KB article withdrawn? Access/Jet provider + ADO.NET + OLEDB: expanding database problem

  • Thread starter Thread starter Timo
  • Start date Start date
T

Timo

I've tried to select several newsgroups where this question would be
germane, though the issues don't fit neatly into any one of them.

Please allow me to state all of the salient facts.

I am going to deploy a .NET database application in the field, where I
will have no direct control over it. It is a single-user standalone
database application that uses the JET4.0 oledb provider against an
Access 2000 database. The app consists of an EXE and a single MDB.

As many of you know, Access databases tend to grow quite a lot because
the engine caches data in work tables. After a day or two, adding and
deleting just a few hundred records using ADO.NET, issuing various
queries that involve most of the tables, my 600K starter database can
grow to be well over 3MB. And it probably contains less than 50K of
actual data in the tables!

Access provides a Compact option that reclaims this work area and
shrinks the database. I am trying to track down how to compact the MDB
in DOTNET using oledb, but the KB article seems to have been withdrawn,
which makes me worry that it won't be possible.

http://support.microsoft.com/default.aspx?scid=kb;EN-US;Q306538

I would appreciate any sage advice on how to approach the problem of the
expanding database given the scenario above (but not the kind that tells
me to use MSDE -- the deployment package has to be really small.)

* **Goal 1**: For each statement about the forum post, answer yes or no and quote the words that decide it: (a) the application runs against an Access 2000 database; (b) the poster is open to advice recommending MSDE; (c) the starter database is 600K.
* **Goal 2**:
Answer these questions from the forum post:
(a) What does the app consist of?
(b) How large can the database grow after a day or two?
(c) Which Access option reclaims the work area and shrinks the database?
* **Goal 3**: Transcribe the stretch of the forum post from "Access provides a" through "won't be possible.".
The listing that follows has no connection to the forum post.

* **Supplied data**:
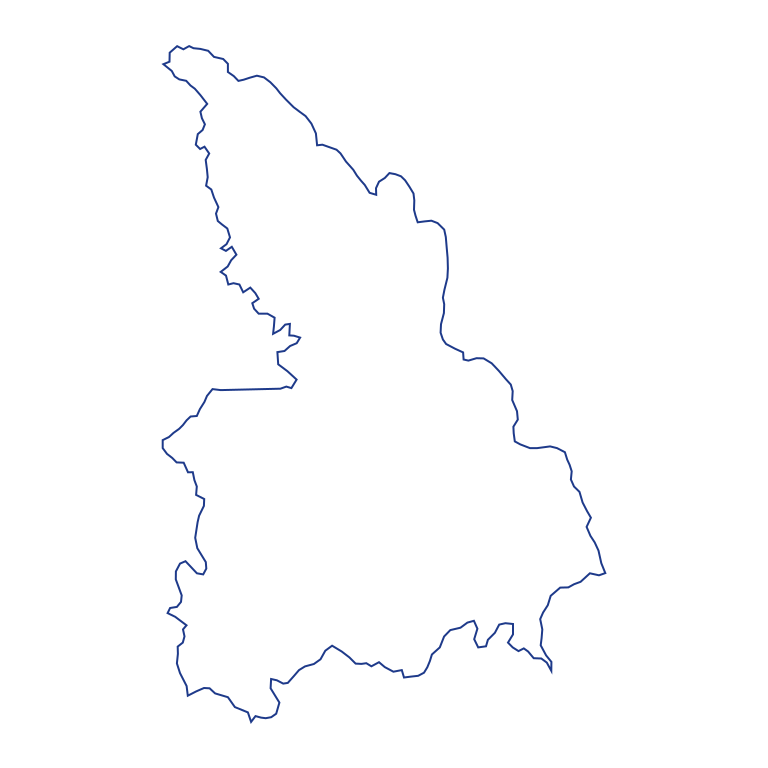 outline of Itaporanga, São Paulo, Brazil
{"feature_id": "56859067B77352846322410", "entity_name": "Itaporanga", "entity_type": "district", "adm_level": 2, "iso_a3": "BRA", "parent_name": "Brazil", "parent_adm1": "São Paulo", "projection": "equal_earth", "projection_center": [-49.469, -23.65], "detail": "fine", "context": "isolated", "style": "outline", "palette": "blue", "viewbox_px": 768, "rotation_deg": 0, "n_neighbors": 0, "source": "geoboundaries", "source_scale": "gbopen_adm2", "svg_char_len": 3877}
<svg xmlns="http://www.w3.org/2000/svg" viewBox="0 0 768 768"><path d="M162.7,440.1L162.7,448.1L167.0,453.9L172.3,458.0L176.6,462.4L183.7,462.7L188.0,472.3L192.8,472.2L194.4,480.1L196.8,486.5L196.1,494.9L204.2,499.0L203.9,505.9L199.1,515.7L197.6,522.2L195.2,537.8L197.3,548.2L205.8,562.1L206.3,568.6L203.2,574.4L196.9,573.3L185.5,561.2L180.0,563.6L175.9,571.4L175.8,579.4L181.7,595.4L181.0,601.9L176.9,606.9L170.1,608.0L167.6,613.1L175.2,616.8L180.5,620.8L186.5,625.3L183.0,629.4L184.5,636.4L182.8,642.6L177.7,646.6L177.9,653.8L176.9,663.4L180.0,673.1L186.6,686.0L187.8,695.7L196.2,691.4L204.0,688.0L209.6,688.3L215.1,693.4L227.9,697.2L234.9,707.1L247.9,712.4L251.1,721.9L255.5,716.1L261.0,717.6L265.7,718.2L271.2,717.2L276.2,713.7L279.4,702.6L270.6,688.3L271.1,679.0L276.9,680.3L283.2,683.6L287.8,682.9L294.1,675.8L299.0,670.1L305.0,666.4L313.9,664.0L320.5,659.3L325.3,650.7L332.1,645.7L341.7,651.5L349.4,657.4L355.6,663.6L361.5,663.9L366.3,663.2L371.4,666.3L379.0,662.2L384.8,667.1L393.4,671.7L401.8,670.1L404.0,677.5L411.0,676.6L418.2,675.8L424.0,672.7L427.3,667.3L429.9,661.0L431.9,654.5L439.8,647.4L444.1,636.5L450.3,630.1L460.5,627.7L467.4,622.6L473.9,620.8L477.4,628.7L474.2,639.2L478.2,647.4L486.0,646.3L487.9,639.8L494.9,632.8L499.2,624.6L505.4,623.2L513.0,624.0L513.0,634.4L508.0,642.6L512.7,647.4L518.5,651.1L523.8,648.4L528.1,651.5L533.7,658.2L541.3,658.5L546.8,662.6L551.3,670.8L551.4,661.9L546.1,655.4L540.7,645.3L541.6,638.1L542.3,629.4L540.2,619.1L543.1,612.5L547.8,605.2L550.7,595.8L560.2,587.6L568.3,587.4L574.1,584.2L580.6,581.8L589.9,573.3L599.0,575.3L605.3,573.1L601.3,563.2L598.5,550.6L594.7,542.4L590.4,535.8L586.6,526.9L590.9,517.7L587.1,511.2L582.6,502.5L579.5,491.9L574.0,486.5L570.9,479.5L571.7,471.3L569.6,464.8L567.2,459.6L564.9,452.2L557.0,448.1L550.1,446.4L544.9,447.1L537.3,448.1L529.9,448.1L520.3,444.4L514.8,441.4L513.7,433.2L513.4,426.7L517.8,419.6L517.0,411.2L512.2,400.0L512.7,391.1L510.8,384.6L505.9,379.2L498.8,370.8L491.7,363.3L483.6,358.4L476.5,358.2L468.4,360.6L463.6,359.5L463.1,352.4L455.0,348.7L446.1,344.0L442.9,339.5L440.6,332.7L441.0,324.2L443.9,313.1L444.2,304.2L442.9,297.7L444.4,289.9L447.4,277.8L447.9,268.5L447.6,257.8L446.6,246.5L445.8,237.0L444.2,229.6L437.6,223.1L431.4,220.7L424.6,221.4L417.7,222.3L415.5,215.6L414.0,209.8L414.3,200.4L413.5,193.5L409.4,186.7L405.1,180.3L401.0,176.3L395.4,174.2L389.4,173.1L384.8,178.0L379.0,181.7L376.0,188.2L376.2,194.8L369.6,192.8L364.8,185.0L361.0,180.7L356.9,175.6L353.3,169.8L346.0,161.6L340.5,153.4L336.5,149.7L330.0,147.4L322.4,144.7L317.1,145.3L315.9,133.4L311.4,123.6L305.6,116.1L300.1,112.1L293.6,107.2L285.8,99.4L280.0,93.1L276.3,88.3L270.3,82.2L264.0,77.4L256.9,75.7L249.8,77.7L243.7,79.7L238.4,80.9L233.8,76.1L227.9,72.0L227.9,63.8L223.2,59.0L214.0,56.9L208.2,50.8L200.3,48.9L193.5,48.2L189.1,46.1L183.4,49.3L177.1,46.2L169.7,52.7L169.5,61.7L163.4,64.2L171.8,71.0L174.7,76.4L179.3,79.4L186.2,80.8L190.5,85.5L194.8,88.7L200.3,95.0L207.2,103.9L200.4,111.7L201.9,118.2L204.9,124.3L202.6,130.0L197.8,134.1L195.8,144.7L200.1,149.0L204.5,146.7L209.2,153.5L205.7,159.9L206.9,169.0L207.7,177.2L206.1,185.7L211.3,189.5L214.0,197.6L218.4,207.1L216.0,213.6L217.8,221.0L221.9,224.4L227.3,228.5L230.0,237.4L226.5,244.2L221.0,248.3L225.9,250.9L231.8,246.8L236.4,254.7L231.2,260.2L227.7,266.5L220.7,271.9L226.0,275.6L228.3,284.5L233.5,283.2L239.4,284.5L243.2,292.3L250.3,287.6L255.3,293.1L258.7,298.8L252.3,303.2L254.1,308.7L258.7,313.7L267.5,313.7L274.6,317.7L273.9,326.6L273.1,333.8L280.2,330.0L285.2,324.6L289.9,323.9L289.3,335.4L293.9,335.7L300.1,337.6L296.7,343.2L290.1,346.0L284.5,351.0L277.4,352.1L278.2,364.3L287.3,371.1L296.6,379.6L291.4,388.1L286.3,386.6L280.4,388.7L220.7,390.1L212.5,389.1L207.0,395.9L204.4,402.0L199.9,409.1L196.8,416.0L190.6,416.5L186.6,420.3L182.9,425.1L179.2,428.8L173.5,432.9L169.0,437.0L162.7,440.1Z" fill="none" stroke="#1e3a8a" stroke-width="2"/></svg>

* **Exercise answer 1**:
(a) Yes: "uses the JET4.0 oledb provider against an Access 2000 database"
(b) No: "but not the kind that tells me to use MSDE"
(c) Yes: "my 600K starter database"

* **Exercise answer 2**:
(a) An EXE and a single MDB
(b) Well over 3MB
(c) Compact

* **Exercise answer 3**:
Access provides a Compact option that reclaims this work area and
shrinks the database. I am trying to track down how to compact the MDB
in DOTNET using oledb, but the KB article seems to have been withdrawn,
which makes me worry that it won't be possible.